I’ve been revisiting a number of texts on declining fertility, and one fact remains striking above all: birth rates are falling everywhere. Across civilizations, across economic systems, among the religious and the secular alike. From time to time, a government program manages to slow the decline or stabilize fertility—but only briefly.
A few regions still stand apart, places that remain, in some respects, socially closer to a premodern world—Nigeria and parts of its neighborhood, for instance. Yet even there, this is likely only a matter of time. It is also a matter of economic conditions. In extreme poverty, when people are malnourished and struggling to survive, fertility is not especially high: weakened bodies are less fertile, miscarriages are more common, and infant mortality must be taken into account. As societies grow wealthier, people gain the ability to choose. The highest population growth tends to occur somewhere in between. After all, Europeans themselves multiplied and spread across continents in the generations following the Industrial Revolution.
So why is fertility declining?
The answer may be uncomfortably simple. Having children is beneficial—for governments, for society at large, even for extended families. Grandparents enjoy grandchildren; children benefit from growing up with siblings and cousins. In almost every abstract sense, larger families are a social good.
But there is one group for whom this arrangement is not advantageous at all—the parents. They bear the overwhelming share of the costs.

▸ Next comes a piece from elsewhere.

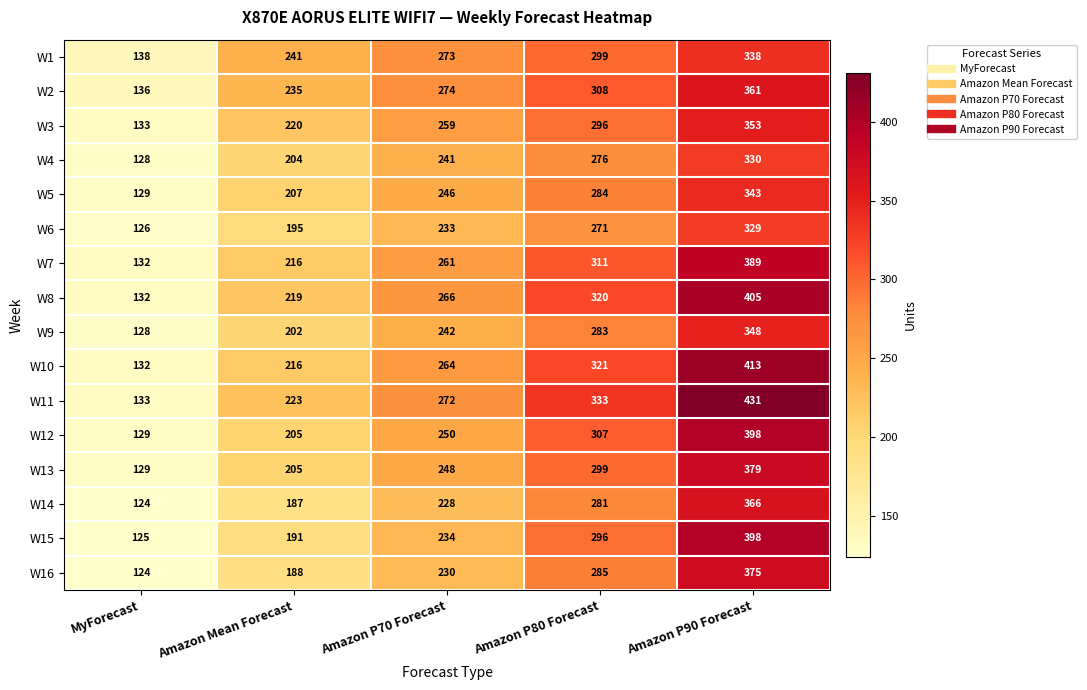

Count the W7 values in the range 216 to 311.

3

And so the familiar appeal appears: be moral, make sacrifices for society, ask nothing in return. Unsurprisingly, it does not work.
Even for those who genuinely see children as an enrichment of emotional life, one child is often enough—as the American economist Tyler Cowen has observed. Three children do not necessarily produce a richer emotional life than one. Quite the opposite: more children often mean more fatigue and stress, leaving parents with less capacity to enjoy even the one child they have.
Of course, individual experiences vary. But the underlying trend is clear enough.
What we are facing is not a marginal problem. It suggests that the old social model—where private costs and public benefits could be quietly misaligned—is no longer sustainable. A fundamentally new model will be needed.